# TASK TO CARRY OUT
Set down every line of text from the entries below without changing a character, and leave the pictures out of your answer.
[Start of section]
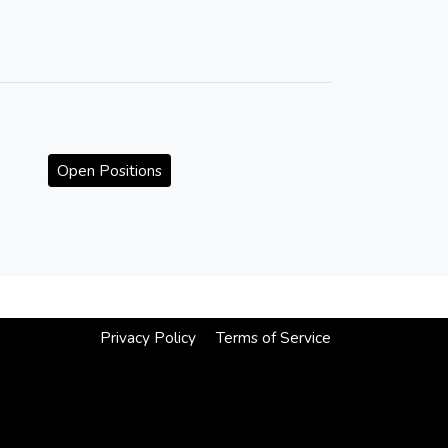
Open Positions
Privacy Policy
Terms of Service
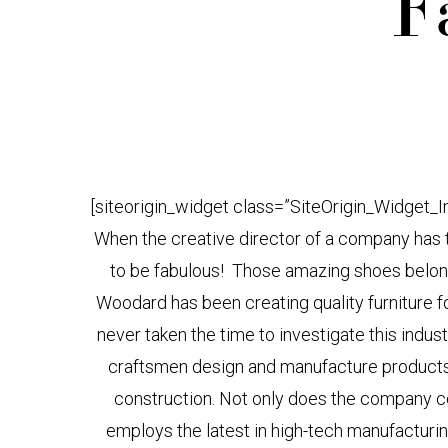
F
[siteorigin_widget class=”SiteOrigin_Widget_
When the creative director of a company has th
to be fabulous! Those amazing shoes belong 
Woodard has been creating quality furniture f
never taken the time to investigate this indust
craftsmen design and manufacture products lo
construction. Not only does the company con
employs the latest in high-tech manufactur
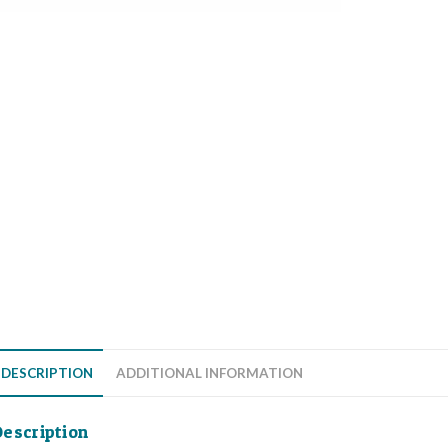
DESCRIPTION
ADDITIONAL INFORMATION
escription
[End of section]
# RESULT OF THE EXERCISE
Open Positions
Privacy Policy
Terms of Service
F
[siteorigin_widget class=”SiteOrigin_Widget_
When the creative director of a company has th
to be fabulous! Those amazing shoes belong 
Woodard has been creating quality furniture f
never taken the time to investigate this indust
craftsmen design and manufacture products lo
construction. Not only does the company con
employs the latest in high-tech manufactur
DESCRIPTION
ADDITIONAL INFORMATION
escription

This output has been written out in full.